* _The problem_
Write out the line that has "picture [685,79,745,165] -> none" in it, along with each line that comes after it until the listing ends, and add nothing.

::::::::

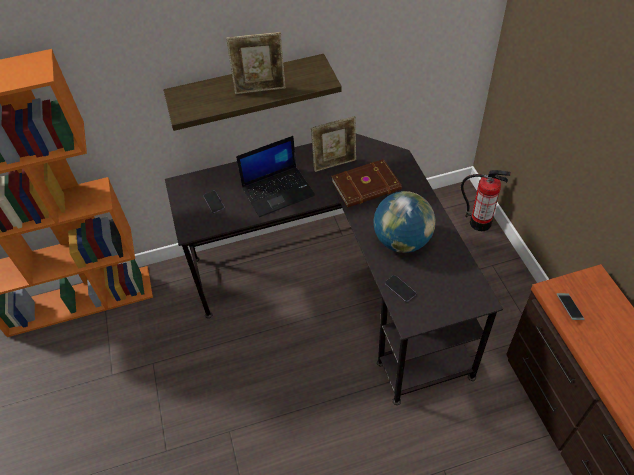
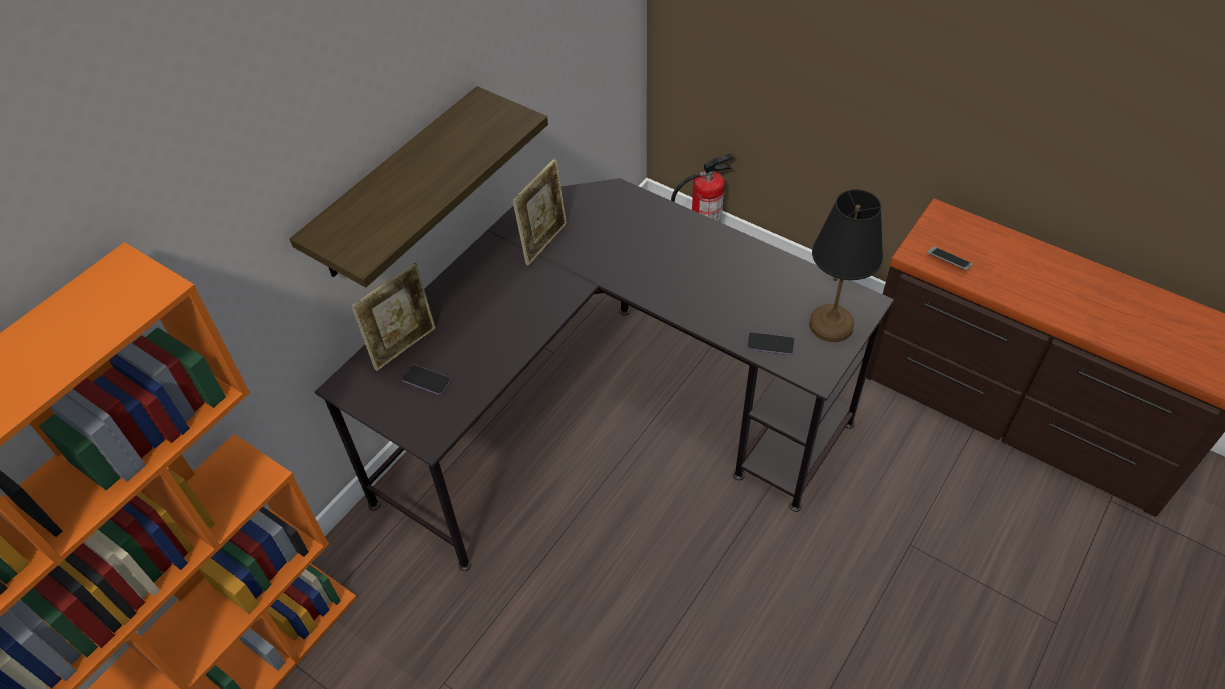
camera: 40 degrees left, 0 degrees up
picture frame [226,32,286,94] -> picture frame moved to [351,263,436,371]
laptop [236,136,315,217] -> none
brown book [332,159,402,208] -> none
globe [373,191,436,253] -> none
none -> black table lamp [809,189,883,342]

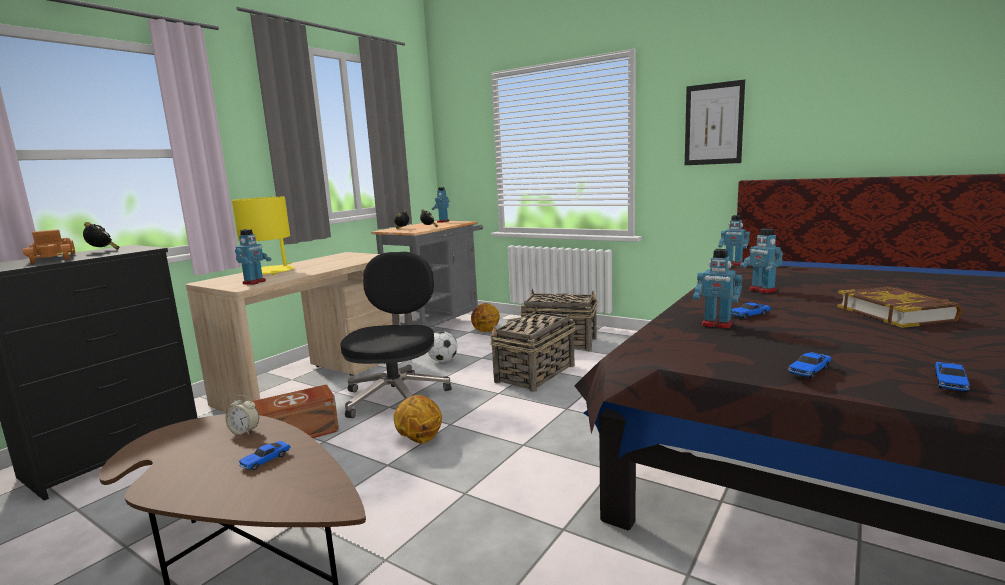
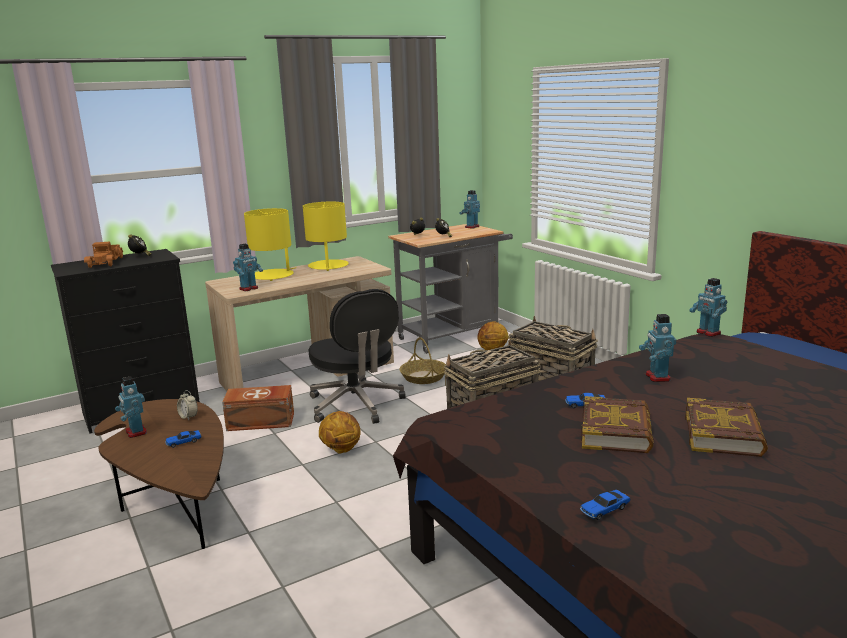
camera: 25 degrees right, 5 degrees up
black office chair [340,251,452,418] -> black office chair turned 120 degrees clockwise [309,289,406,424]
football [428,331,457,362] -> basket [399,337,446,384]
picture [685,79,745,165] -> none
toy robot [693,249,742,329] -> toy robot moved to [115,376,147,438]
toy car [788,352,831,379] -> none
none -> yellow table lamp [303,201,349,271]
none -> book [581,396,654,453]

::::::::

* _Reply_
picture [685,79,745,165] -> none
toy robot [693,249,742,329] -> toy robot moved to [115,376,147,438]
toy car [788,352,831,379] -> none
none -> yellow table lamp [303,201,349,271]
none -> book [581,396,654,453]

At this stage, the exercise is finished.